In onze poppenkamer kan je onze architecten bezoeken. Bij hen start alles. We oefenen hierbij op het ‘schrijven’ van een boodschap, we maken kennis met een liniaal om de afmetingen aan te duiden en leren pictogrammen ‘lezen’. Ze tekenen een bouwplan waarmee de bouwvakkers in onze bouwhoek aan de slag kunnen. Opgelet! Je moet wel een helm en fluovest aan, het is namelijk erg gevaarlijk op een werf. Op de werf ontdekken we welke materialen geschikt zijn voor onze constructie (WO-techniek) en leren we plannen ‘lezen’ (WO-ruimte). Voor ons materiaal kunnen we terecht in de doe-het-zelfzaak. Hier verkopen ze alles om een prachtig huis te kunnen bouwen. De vriendelijke verkoper toont je graag waar je de hamer en tang vindt.
Wist je dat architecten soms ook eerst het huis of bouwwerk in het klein maken. Dit noemen we een maquette. Wij hebben ook kleine bouwstenen en gaan zelf aan de slag om onze wilde ideeën uit te proberen. We hebben hier een stabiele hand voor nodig en moeten controle hebben over onze pincetgreep om te stenen zorgvuldig te kunnen plaatsen.
We kijken ook waar iedereen woont. Hiervoor hebben we enkel het adres nodig. Dit geven we in in Google Maps en daar verschijnen onze huizen. Zo kunnen we alle huizen vergelijken en bespreken hoe deze er uit zien.
Ons adres bestaat niet enkele uit een straat en dorp, maar ook uit een huisnummer. In onze klas hebben we huisjes met huisnummers op. We zetten de huisjes in de juiste volgorde zoals in de getalrij en verwoorden op welke plaats bepaalde huisjes staan (rangorde). Elk huis heeft ook een sleutel. Om te weten welke sleutel bij welk huis hoort, moeten we het getalbeeld op de sleutel bij het juiste huisnummer plaatsen.

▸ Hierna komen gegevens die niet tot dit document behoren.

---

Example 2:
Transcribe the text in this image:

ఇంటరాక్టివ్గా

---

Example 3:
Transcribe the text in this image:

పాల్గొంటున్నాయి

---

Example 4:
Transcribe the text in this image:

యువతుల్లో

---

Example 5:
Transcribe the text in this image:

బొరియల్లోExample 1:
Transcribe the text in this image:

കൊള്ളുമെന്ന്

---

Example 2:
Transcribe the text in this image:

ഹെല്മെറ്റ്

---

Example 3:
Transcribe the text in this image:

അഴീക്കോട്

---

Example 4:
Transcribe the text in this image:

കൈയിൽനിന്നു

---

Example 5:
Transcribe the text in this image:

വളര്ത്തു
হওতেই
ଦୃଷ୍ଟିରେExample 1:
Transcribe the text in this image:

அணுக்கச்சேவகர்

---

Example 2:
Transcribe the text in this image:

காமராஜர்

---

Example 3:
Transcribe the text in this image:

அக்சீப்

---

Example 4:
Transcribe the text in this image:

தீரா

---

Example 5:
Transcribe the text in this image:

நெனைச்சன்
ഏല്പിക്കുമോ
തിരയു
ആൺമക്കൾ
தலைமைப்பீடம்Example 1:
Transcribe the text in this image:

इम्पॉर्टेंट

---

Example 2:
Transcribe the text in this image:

We lezen het boek ‘een huis bouwen’ en bekijken het filmpje ‘Flip de beer metselt een muur’ om meer te weten te komen over het onderwerp. Ook in de boekjes in onze boekenhoek kunnen we een schat aan nieuwe informatie opzoeken.
We oefenen onze schrijfmotoriek door het schrijven van daken voor onze rijhuizen. Dit doen we ook nog een keer opnieuw op een heel lang blad met allemaal samen. Hierbij letten we er extra op dat we daken hebben met een puntdak en geen gebogen daken.
We hebben nu al bekeken wie er in ons huis woont en hoe het huis is gemaakt, maar waar staan huizen? Een huis zweeft natuurlijk niet in de lucht. Tijdens de laatste week van ons thema stappen we uit onze huizen en gaan we op verkenning in het dorp/de stad. We bekijken wat er allemaal te vinden is in het bruisende stadscentrum. Ik zie al een bakker en restaurant en misschien wel een schoenenwinkel.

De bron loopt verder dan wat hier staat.